▶ Stated goal: Reproduce the lines of the records from the one containing "determined by: Steyermark, Julian A., (VEN)" through the end of the records, updating "locality" to "location" and keeping everything else the same.

▶ Records:
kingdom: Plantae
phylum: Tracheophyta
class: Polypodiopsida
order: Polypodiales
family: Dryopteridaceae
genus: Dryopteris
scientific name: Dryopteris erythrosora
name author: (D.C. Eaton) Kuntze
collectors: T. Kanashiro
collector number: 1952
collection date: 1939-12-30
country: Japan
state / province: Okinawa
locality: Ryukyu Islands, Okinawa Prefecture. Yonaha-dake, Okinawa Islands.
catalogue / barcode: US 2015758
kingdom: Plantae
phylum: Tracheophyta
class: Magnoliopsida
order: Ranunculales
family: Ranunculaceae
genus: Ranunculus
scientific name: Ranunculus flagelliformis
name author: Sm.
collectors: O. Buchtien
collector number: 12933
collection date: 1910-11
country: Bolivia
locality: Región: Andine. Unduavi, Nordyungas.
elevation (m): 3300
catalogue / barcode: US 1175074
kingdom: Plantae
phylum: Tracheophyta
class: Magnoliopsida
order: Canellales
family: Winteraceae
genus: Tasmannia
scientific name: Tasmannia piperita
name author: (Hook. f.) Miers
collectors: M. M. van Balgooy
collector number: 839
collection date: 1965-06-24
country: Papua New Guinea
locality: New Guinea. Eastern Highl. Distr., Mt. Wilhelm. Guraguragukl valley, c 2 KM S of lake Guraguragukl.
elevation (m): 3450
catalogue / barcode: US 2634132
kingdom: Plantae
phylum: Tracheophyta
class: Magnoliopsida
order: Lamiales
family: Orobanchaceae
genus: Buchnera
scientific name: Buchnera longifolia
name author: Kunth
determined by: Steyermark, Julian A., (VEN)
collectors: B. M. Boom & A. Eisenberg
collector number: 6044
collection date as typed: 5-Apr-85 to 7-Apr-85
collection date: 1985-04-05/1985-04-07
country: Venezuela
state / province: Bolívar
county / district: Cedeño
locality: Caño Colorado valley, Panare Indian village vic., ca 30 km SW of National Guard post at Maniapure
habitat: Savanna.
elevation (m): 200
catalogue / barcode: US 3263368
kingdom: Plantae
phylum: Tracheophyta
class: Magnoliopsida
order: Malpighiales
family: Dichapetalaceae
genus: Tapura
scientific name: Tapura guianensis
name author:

▶ Written response:
determined by: Steyermark, Julian A., (VEN)
collectors: B. M. Boom & A. Eisenberg
collector number: 6044
collection date as typed: 5-Apr-85 to 7-Apr-85
collection date: 1985-04-05/1985-04-07
country: Venezuela
state / province: Bolívar
county / district: Cedeño
location: Caño Colorado valley, Panare Indian village vic., ca 30 km SW of National Guard post at Maniapure
habitat: Savanna.
elevation (m): 200
catalogue / barcode: US 3263368
kingdom: Plantae
phylum: Tracheophyta
class: Magnoliopsida
order: Malpighiales
family: Dichapetalaceae
genus: Tapura
scientific name: Tapura guianensis
name author:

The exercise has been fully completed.